Accordingly, it's not possible to change to a different license without removing parts of the library. However, if you have a need for a specific part of the library and can't use GPL3+ code, contact us and we may be able to provide it separately or can give guidance on its underlying licensing status.

What is the purpose of this library?

A. Abydos is intended to facilitate any manner of string transformation and comparison might be useful for string matching or record linkage. The two most significant parts of the library are string distance/similarity measures and phonetic algorithms/string fingerprint algorithms, but a large collection of tokenizers, corpus classes, compression algorithms, & phonetics functions support these and afford greater customization.

Can you add this new feature?

Maybe. Open an issue at https://github.com/chrislit/abydos/issues and propose your new feature.

Additional string distance/similarity measures, phonetic algorithms, string fingerprint algorithms, and string tokenizers will certainly be added if possible -- but it's helpful to point them out since we may not be aware of them.
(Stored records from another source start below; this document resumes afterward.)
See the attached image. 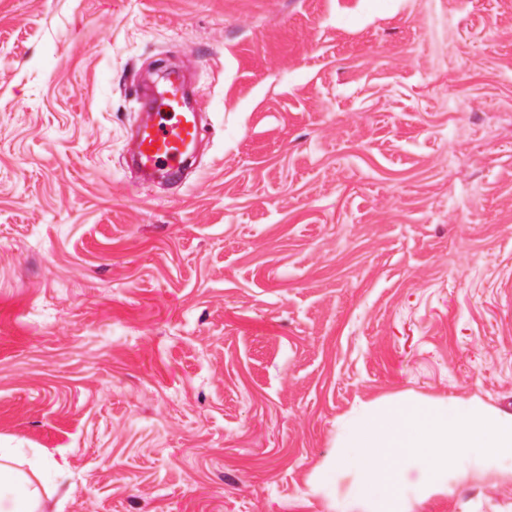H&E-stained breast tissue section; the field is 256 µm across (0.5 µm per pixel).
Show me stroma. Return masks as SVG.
<instances>
[{
  "label": "stroma",
  "instance_id": "35a3bbf8",
  "mask_svg": "<svg viewBox=\"0 0 512 512\" xmlns=\"http://www.w3.org/2000/svg\"><path fill=\"white\" fill-rule=\"evenodd\" d=\"M172 67L199 164L145 183ZM406 391L512 412V0H0V448L64 462L48 512H338V421Z\"/></svg>",
  "mask_w": 512,
  "mask_h": 512
}]
</instances>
Can I contribute to the project?

Absolutely. You can take on an unclaimed issue, report bugs, add new classes, or whatever piques your interest. You are welcome to open an issue at https://github.com/chrislit/abydos/issues proposing what you'd like to work on, or you can submit a pull request if you have something ready to contribute to the repository.

Will you add Metaphone 3?

No. Although Lawrence Philips (author of Metaphone, Double Metaphone, and Metaphone 3) released Metaphone 3 version 2.1.3 under the BSD 3-clause license as part of Google Refine, which became OpenRefine (https://github.com/OpenRefine/OpenRefine/blob/master/main/src/com/google/refine/clustering/binning/Metaphone3.java), he doesn't want that code used for ports to other languages or used in any way outside of OpenRefine. In accordance with his wishes, no one has released Metaphone 3 ports to other languages or included it other libraries.
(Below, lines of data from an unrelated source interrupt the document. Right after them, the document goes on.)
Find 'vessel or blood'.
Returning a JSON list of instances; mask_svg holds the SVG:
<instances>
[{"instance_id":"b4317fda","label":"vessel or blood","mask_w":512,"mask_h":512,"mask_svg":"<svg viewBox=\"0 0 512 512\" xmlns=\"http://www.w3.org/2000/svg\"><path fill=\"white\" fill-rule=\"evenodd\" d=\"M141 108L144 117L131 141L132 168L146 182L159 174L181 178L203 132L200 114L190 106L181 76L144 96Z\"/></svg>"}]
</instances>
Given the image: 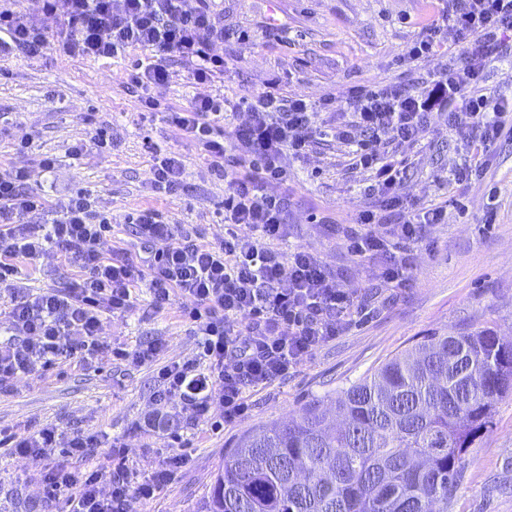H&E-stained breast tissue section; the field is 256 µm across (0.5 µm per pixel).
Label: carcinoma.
Returning <instances> with one entry per match:
<instances>
[{
    "label": "carcinoma",
    "instance_id": "obj_1",
    "mask_svg": "<svg viewBox=\"0 0 512 512\" xmlns=\"http://www.w3.org/2000/svg\"><path fill=\"white\" fill-rule=\"evenodd\" d=\"M512 394V341L490 326L423 336L341 390L243 435L197 512H448L469 448Z\"/></svg>",
    "mask_w": 512,
    "mask_h": 512
}]
</instances>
Why have you included algorithm X when it is already a part of NLTK/SciPy/...?

Abydos is a collection of algorithms with common class & function interfaces and options. So, while NLTK has Levenshtein & Jaccard string similarity measures, they don't allow for tunable edit costs or using the tokenizer of your choice.
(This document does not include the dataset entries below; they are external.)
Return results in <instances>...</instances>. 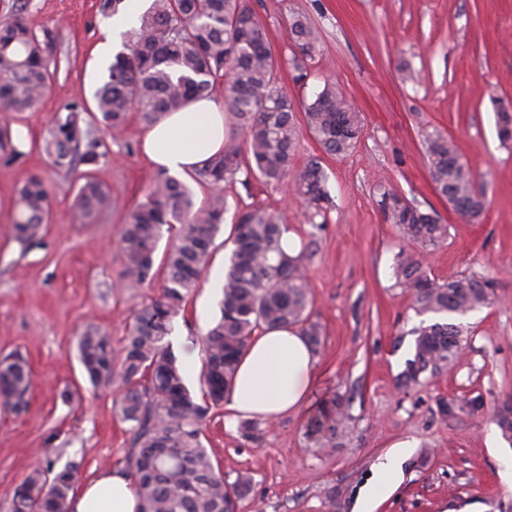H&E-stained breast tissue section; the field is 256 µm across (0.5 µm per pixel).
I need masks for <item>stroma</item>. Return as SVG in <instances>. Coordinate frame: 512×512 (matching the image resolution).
<instances>
[{
  "label": "stroma",
  "mask_w": 512,
  "mask_h": 512,
  "mask_svg": "<svg viewBox=\"0 0 512 512\" xmlns=\"http://www.w3.org/2000/svg\"><path fill=\"white\" fill-rule=\"evenodd\" d=\"M24 16L38 37H49L56 72L37 111L0 112L22 158L0 154V355L20 353L32 372L28 406H0V512L37 461L82 462L81 482L117 469L130 434L116 395L94 389L78 357L77 338L95 324L120 342L133 310L158 295L162 276L131 293L123 286L118 239L129 213L157 173L143 154L144 130L130 114L122 133L99 130L93 177L112 192V208L82 224L73 208L79 171L55 165L41 149L56 116L68 106H93L105 79L97 47L108 25L98 0H24ZM265 27L279 63L278 85L311 102L325 83L351 100L364 126L348 155L324 154L302 133L295 158L317 157L333 203L322 229L285 185L238 173L224 183L229 209L261 206L285 211L300 243L311 246V318L323 331L316 384L299 412L267 424L260 440L244 438L226 409L207 419L204 445L215 465L235 480L253 478L238 512H360L359 498L395 444H407L403 480L377 493L374 512H512V488L502 461L512 456L493 422L512 399V143L501 142L492 97L512 99V0H247ZM305 16L319 32L310 57L290 44L288 24ZM419 74L403 78L404 68ZM438 128L471 163L487 206L479 221L452 212L435 192L422 131ZM51 189L50 222L42 243L21 252L10 236L17 192L30 174ZM398 192L448 224V240L427 255L432 275L474 271L495 279V304L462 316L465 353L457 365L422 384L400 389L396 378L411 358L412 331L422 317L391 280L405 243L378 206L383 191ZM230 250L216 237L202 286L170 340L182 358L185 383L199 390L196 336L219 314ZM349 402L350 419L335 448H313L305 426L321 404ZM482 396L472 411L466 399ZM456 402L452 416L439 401Z\"/></svg>",
  "instance_id": "1"
}]
</instances>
Are there similar projects for languages other than Python?

Yes, there are libraries such as:

What is the process for adding a new class to the library?

The process of adding a new class follows roughly the following steps:

  • Discover that a new (unimplemented) measure/algorithm/method exists

  • Locate the original source of the algorithm (a journal article, a reference implementation, etc.). And save the reference to it in docs/abydos.bib.

    • If the original source cannot be located for reference, use an adequate secondary source and add its reference info to docs/abydos.bib.

  • Implement the class based on its description/reference implementation.

  • Create a test class and add all examples and test cases from the original source. Add other reliable test cases from other sources, if they are available.

  • Ensure that the class passes all test cases.

  • Add test cases, as necessary, until test coverage reaches 100%, or as close to 100% as possible.

Are these really Frequently Asked Questions?

No. Most of these questions have never been explicitly asked.